* [EXCERPTED PASSAGE]:
IP limits the size of an address to 32 bits in the packet header. The VPN IP address adds 64 bits in front
of the header, creating an extended address in routing tables that classical IP cannot forward. MPLS
solves this problem by forwarding traffic based on labels, so one can use MPLS to bind VPN IP routes
to label-switched paths. PEs are concerned with reading labels, not packet headers. MPLS manages
forwarding through the provider’s MPLS core. Since labels only exist for valid destinations, this is how
MPLS delivers both security and scalability.
When a virtual circuit is provided using the overlay model, the egress interface for any particular data
packet is a function solely of the packet’s ingress interface; the IP destination address of the packet does
not determine its path in the backbone network. Thus, unauthorized communication into or out of a VPN
is prevented.
In MPLS VPNs, a packet received by the backbone is first associated with a particular VPN by
stipulating that all packets received on a certain interface (or subinterface) belong to a certain VPN. Then
its IP address is looked up in the forwarding table associated with that VPN. The routes in that
forwarding table are specific to the VPN of the received packet.

* [EXTRACTED ENTRIES]:
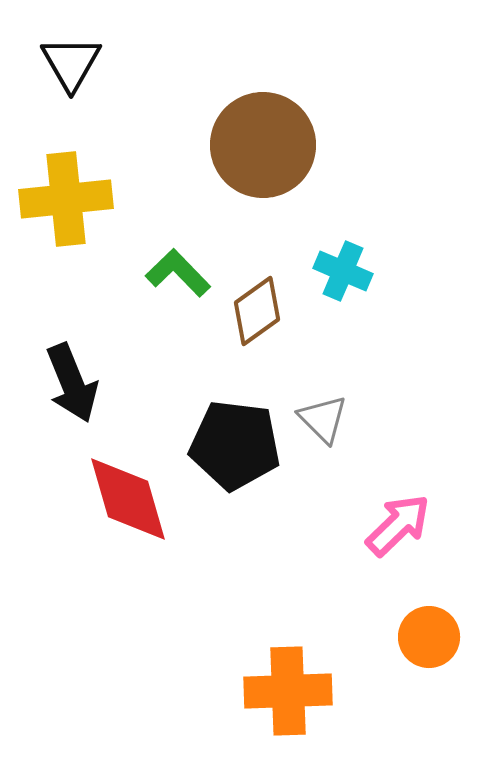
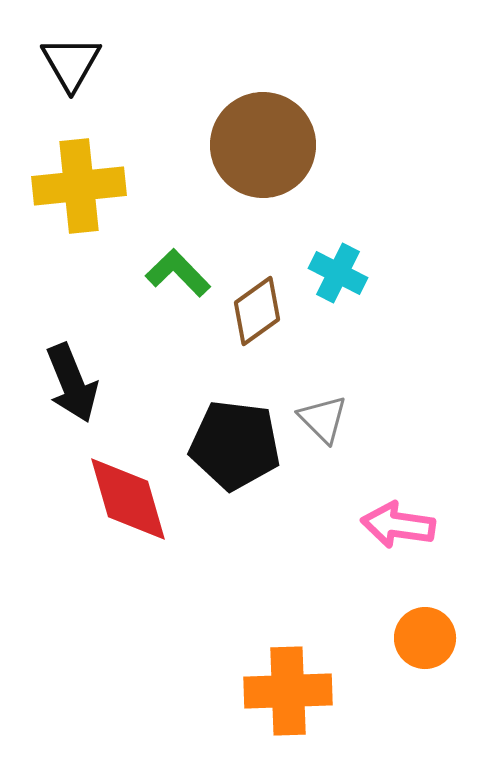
yellow cross: moved 13 px right, 13 px up
cyan cross: moved 5 px left, 2 px down; rotated 4 degrees clockwise
pink arrow: rotated 128 degrees counterclockwise
orange circle: moved 4 px left, 1 px down
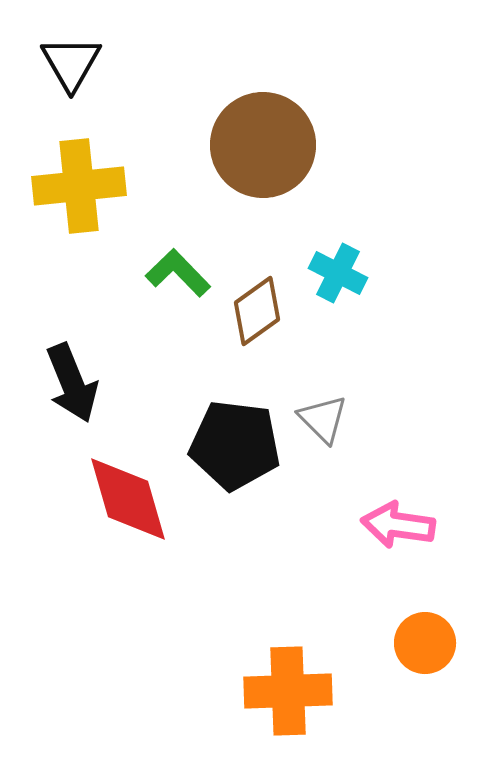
orange circle: moved 5 px down
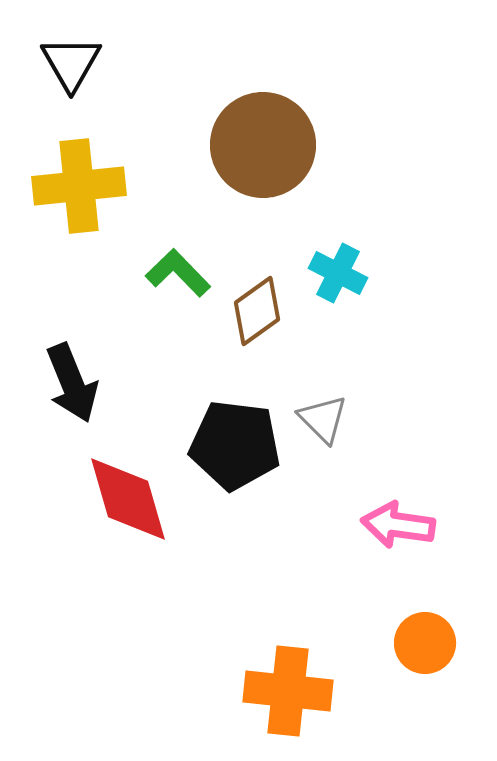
orange cross: rotated 8 degrees clockwise
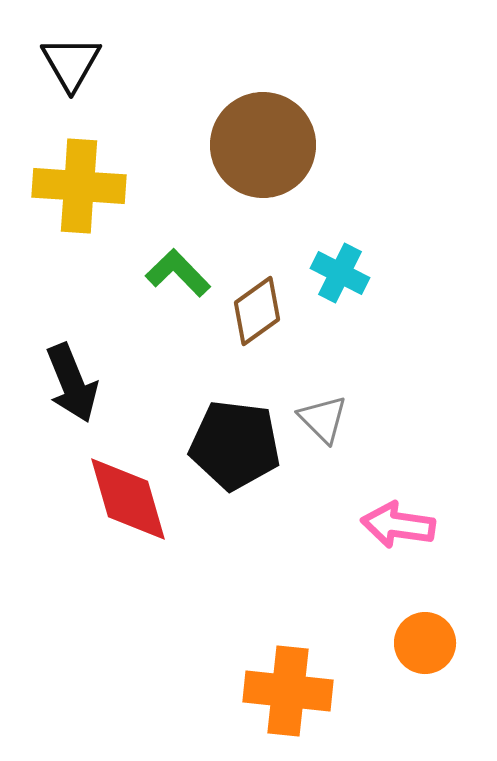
yellow cross: rotated 10 degrees clockwise
cyan cross: moved 2 px right
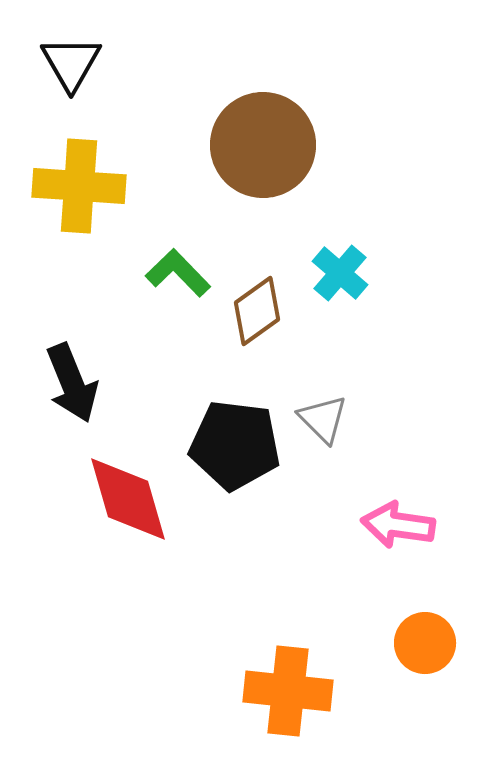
cyan cross: rotated 14 degrees clockwise
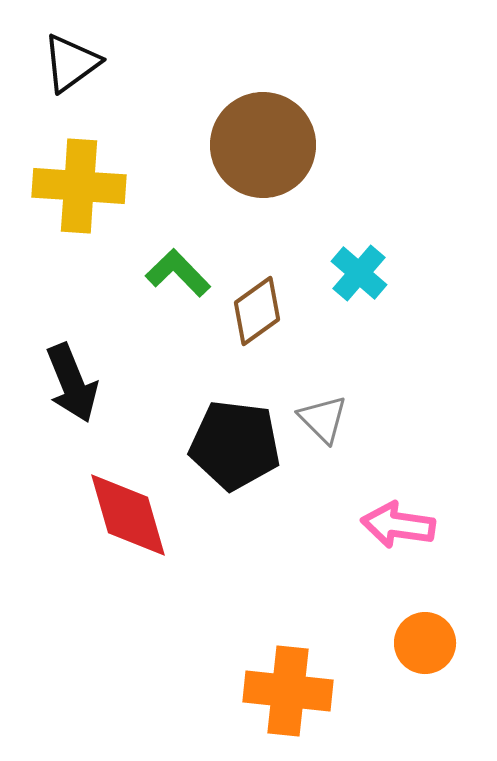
black triangle: rotated 24 degrees clockwise
cyan cross: moved 19 px right
red diamond: moved 16 px down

* [EXERCISE AIM]:
According to the passage on MPLS VPNs, how many bits does the VPN IP address add in front of the header? The listing is separate material from the passage on MPLS VPNs.

* [TASK ANSWER]:
It adds 64 bits.